■ Excerpt
It was sure hard to miss that Saturday. As she approached the finish line of her first race, McKenna was not just smiling, she was exhultant. Posing as official media (because I know how and there wasn’t anyone else there to fight me for the spot), I stood square in the center of the road and clicked away as she came right at me. I’d never seen her more genuinely happy, more proud of herself.  And this is not a young woman who has anything to prove. Growing up, she was an astonishingly talented athlete: a national-level Irish dancer and a promising distance runner. She knows her way around a podium, knows what it’s like to break a tape, fly home with the big trophy stashed in the overhead.  Then, at age 16, she was diagnosed with Crohn’s Disease, and things went quickly from bad to worse. Dreams of success on the dance floor or the track were replaced by tendrils of hope that she would leave the hospital on Tuesday rather than Wednesday. We almost lost her once, but she fought back not just gamely but with a resigned ferocity, the like of which I have only seen late in the day along the Queen K Highway in Kona, in athletes who find themselves with the day in ruins and nothing left but a simple and solitary objective: Finish the damn race. Finish. The. Damn. Race.

She missed two semesters at Cal Berkeley, but she finished that race too -- grimly at times, yes, but graduating in 2014 with a Berkeley-esque degree in Political Economy. Almost immediately, she found work at, of all places, the Crohn’s & Colitis Foundation, managing the organization’s Team Challenge Endurance Program in the South San Francisco Bay and inspiring other first-timers like herself not only to get off the couch and into the game, but raise significant amounts of money for the cause in the process. Her own battle with Crohn’s, ongoing to this day, continues to drive her.

■ Study material
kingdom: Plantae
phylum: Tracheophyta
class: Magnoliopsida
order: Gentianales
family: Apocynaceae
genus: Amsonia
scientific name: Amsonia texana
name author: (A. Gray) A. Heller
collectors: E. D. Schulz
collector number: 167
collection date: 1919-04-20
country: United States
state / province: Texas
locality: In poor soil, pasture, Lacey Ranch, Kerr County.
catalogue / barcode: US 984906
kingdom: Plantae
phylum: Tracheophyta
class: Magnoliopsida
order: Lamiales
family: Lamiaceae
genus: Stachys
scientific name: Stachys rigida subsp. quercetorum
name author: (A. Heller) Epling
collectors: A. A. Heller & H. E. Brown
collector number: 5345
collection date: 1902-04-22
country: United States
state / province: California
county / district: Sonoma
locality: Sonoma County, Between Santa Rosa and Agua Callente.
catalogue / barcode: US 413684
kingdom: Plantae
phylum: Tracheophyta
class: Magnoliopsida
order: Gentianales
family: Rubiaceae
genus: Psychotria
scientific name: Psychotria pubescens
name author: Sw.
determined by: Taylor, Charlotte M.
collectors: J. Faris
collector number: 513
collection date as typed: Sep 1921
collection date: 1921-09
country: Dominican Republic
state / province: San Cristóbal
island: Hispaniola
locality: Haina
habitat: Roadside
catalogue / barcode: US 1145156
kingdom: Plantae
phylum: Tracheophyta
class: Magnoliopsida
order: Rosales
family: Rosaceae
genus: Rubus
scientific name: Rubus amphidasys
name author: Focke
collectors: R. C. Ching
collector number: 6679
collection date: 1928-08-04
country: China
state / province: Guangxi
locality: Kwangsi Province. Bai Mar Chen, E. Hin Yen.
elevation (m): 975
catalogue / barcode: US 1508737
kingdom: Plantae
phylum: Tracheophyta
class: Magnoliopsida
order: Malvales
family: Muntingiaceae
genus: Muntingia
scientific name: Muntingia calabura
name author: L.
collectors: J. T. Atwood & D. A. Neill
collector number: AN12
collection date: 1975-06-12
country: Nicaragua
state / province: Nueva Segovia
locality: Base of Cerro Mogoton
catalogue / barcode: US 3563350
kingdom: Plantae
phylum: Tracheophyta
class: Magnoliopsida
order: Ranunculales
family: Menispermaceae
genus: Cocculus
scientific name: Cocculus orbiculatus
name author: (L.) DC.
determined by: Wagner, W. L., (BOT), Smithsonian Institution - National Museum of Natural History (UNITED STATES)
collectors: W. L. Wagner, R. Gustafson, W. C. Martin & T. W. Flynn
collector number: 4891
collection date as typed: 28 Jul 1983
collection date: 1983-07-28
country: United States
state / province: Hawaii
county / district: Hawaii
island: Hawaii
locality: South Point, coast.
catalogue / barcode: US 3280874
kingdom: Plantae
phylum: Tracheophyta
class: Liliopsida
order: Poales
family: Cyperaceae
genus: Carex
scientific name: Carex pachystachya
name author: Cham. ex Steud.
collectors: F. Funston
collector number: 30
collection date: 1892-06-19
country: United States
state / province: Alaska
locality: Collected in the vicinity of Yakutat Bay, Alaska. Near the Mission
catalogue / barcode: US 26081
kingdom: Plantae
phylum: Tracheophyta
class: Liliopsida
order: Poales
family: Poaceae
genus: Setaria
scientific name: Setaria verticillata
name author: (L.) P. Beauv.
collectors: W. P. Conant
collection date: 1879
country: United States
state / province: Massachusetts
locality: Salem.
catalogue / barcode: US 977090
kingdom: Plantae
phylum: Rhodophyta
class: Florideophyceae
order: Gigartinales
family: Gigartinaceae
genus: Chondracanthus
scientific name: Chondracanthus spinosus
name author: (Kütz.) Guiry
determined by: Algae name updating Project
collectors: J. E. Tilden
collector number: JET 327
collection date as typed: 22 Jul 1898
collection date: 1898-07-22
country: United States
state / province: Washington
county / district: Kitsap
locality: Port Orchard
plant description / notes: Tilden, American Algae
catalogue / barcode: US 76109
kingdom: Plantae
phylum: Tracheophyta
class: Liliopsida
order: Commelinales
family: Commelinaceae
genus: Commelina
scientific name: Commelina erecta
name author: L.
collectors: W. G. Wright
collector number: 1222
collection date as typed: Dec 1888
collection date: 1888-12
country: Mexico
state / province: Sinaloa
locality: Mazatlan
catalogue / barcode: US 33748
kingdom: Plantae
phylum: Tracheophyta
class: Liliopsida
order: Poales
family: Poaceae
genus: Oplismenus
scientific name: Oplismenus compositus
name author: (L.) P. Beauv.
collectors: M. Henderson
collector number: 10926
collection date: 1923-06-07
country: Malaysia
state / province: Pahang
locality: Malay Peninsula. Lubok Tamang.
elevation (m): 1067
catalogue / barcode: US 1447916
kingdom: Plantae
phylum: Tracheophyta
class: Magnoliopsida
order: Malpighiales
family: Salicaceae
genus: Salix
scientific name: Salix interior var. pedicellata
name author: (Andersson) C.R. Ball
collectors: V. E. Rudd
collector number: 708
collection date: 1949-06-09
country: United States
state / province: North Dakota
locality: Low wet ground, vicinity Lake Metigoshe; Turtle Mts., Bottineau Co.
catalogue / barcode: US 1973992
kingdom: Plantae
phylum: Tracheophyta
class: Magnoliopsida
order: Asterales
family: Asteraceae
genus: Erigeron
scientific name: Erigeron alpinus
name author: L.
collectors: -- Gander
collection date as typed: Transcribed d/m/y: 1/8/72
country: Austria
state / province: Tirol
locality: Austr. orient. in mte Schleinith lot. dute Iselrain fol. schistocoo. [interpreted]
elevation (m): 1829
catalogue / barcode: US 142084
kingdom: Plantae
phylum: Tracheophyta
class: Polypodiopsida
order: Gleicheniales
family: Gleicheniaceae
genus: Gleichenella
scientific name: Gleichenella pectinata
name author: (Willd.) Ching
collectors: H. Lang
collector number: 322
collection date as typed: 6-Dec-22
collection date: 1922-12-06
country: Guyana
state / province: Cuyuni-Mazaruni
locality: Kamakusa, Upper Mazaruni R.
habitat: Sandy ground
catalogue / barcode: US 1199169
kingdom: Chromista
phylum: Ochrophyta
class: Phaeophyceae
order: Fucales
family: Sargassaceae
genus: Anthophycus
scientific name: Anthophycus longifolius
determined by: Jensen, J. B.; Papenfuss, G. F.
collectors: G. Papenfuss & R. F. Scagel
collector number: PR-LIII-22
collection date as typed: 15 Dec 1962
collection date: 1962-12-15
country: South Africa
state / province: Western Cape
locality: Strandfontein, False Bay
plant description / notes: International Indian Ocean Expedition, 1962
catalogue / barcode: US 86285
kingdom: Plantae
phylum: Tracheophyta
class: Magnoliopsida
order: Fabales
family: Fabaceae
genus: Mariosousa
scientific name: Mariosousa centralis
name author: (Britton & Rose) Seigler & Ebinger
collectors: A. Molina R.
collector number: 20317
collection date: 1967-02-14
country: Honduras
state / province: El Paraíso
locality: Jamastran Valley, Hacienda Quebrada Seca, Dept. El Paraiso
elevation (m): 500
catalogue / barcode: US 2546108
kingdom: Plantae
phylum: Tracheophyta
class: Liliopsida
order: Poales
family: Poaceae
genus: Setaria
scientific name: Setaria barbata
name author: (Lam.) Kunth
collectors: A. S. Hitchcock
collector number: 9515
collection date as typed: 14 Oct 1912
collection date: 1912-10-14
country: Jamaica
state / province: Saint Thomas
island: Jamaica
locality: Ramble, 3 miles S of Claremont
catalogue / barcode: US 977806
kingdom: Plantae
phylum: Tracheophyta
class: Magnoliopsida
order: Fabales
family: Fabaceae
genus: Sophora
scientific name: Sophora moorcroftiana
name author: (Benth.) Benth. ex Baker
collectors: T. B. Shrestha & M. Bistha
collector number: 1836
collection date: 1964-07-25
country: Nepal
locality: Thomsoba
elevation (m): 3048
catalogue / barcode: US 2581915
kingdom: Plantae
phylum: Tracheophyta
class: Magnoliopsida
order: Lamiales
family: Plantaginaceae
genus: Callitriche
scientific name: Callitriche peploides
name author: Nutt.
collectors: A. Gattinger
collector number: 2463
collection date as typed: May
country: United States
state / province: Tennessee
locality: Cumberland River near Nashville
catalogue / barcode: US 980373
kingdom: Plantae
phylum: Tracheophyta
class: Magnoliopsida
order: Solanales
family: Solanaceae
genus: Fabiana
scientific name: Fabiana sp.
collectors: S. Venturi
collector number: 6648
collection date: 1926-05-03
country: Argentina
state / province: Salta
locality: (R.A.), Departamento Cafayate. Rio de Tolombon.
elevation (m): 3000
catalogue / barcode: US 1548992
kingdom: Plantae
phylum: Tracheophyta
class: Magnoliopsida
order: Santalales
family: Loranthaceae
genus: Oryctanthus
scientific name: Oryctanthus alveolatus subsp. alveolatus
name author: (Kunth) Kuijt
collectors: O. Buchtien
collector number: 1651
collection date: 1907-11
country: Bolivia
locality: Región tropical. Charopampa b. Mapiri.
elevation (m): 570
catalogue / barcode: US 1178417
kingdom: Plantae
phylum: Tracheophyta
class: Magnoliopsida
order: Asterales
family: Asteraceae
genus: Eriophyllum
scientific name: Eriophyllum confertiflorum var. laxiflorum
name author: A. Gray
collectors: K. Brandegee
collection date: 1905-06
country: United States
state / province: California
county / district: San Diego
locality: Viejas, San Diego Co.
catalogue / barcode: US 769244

■ Assigned task A
Answer these questions using the excerpt about McKenna:
(i) At what age was McKenna diagnosed with Crohn's Disease?
(ii) How many semesters did she miss at Cal Berkeley?
(iii) In what year did she graduate?
■ Assigned task B
Set down word for word the part of the excerpt about McKenna that opens with the words containing "She missed two" and closes with "to drive her.".
■ Assigned task C
Name every day of the week mentioned in the excerpt about McKenna.
The listing has no connection to the excerpt about McKenna.

■ Exercise solution A
(i) 16
(ii) Two
(iii) 2014

■ Exercise solution B
She missed two semesters at Cal Berkeley, but she finished that race too -- grimly at times, yes, but graduating in 2014 with a Berkeley-esque degree in Political Economy. Almost immediately, she found work at, of all places, the Crohn’s & Colitis Foundation, managing the organization’s Team Challenge Endurance Program in the South San Francisco Bay and inspiring other first-timers like herself not only to get off the couch and into the game, but raise significant amounts of money for the cause in the process. Her own battle with Crohn’s, ongoing to this day, continues to drive her.

■ Exercise solution C
Saturday, Tuesday, Wednesday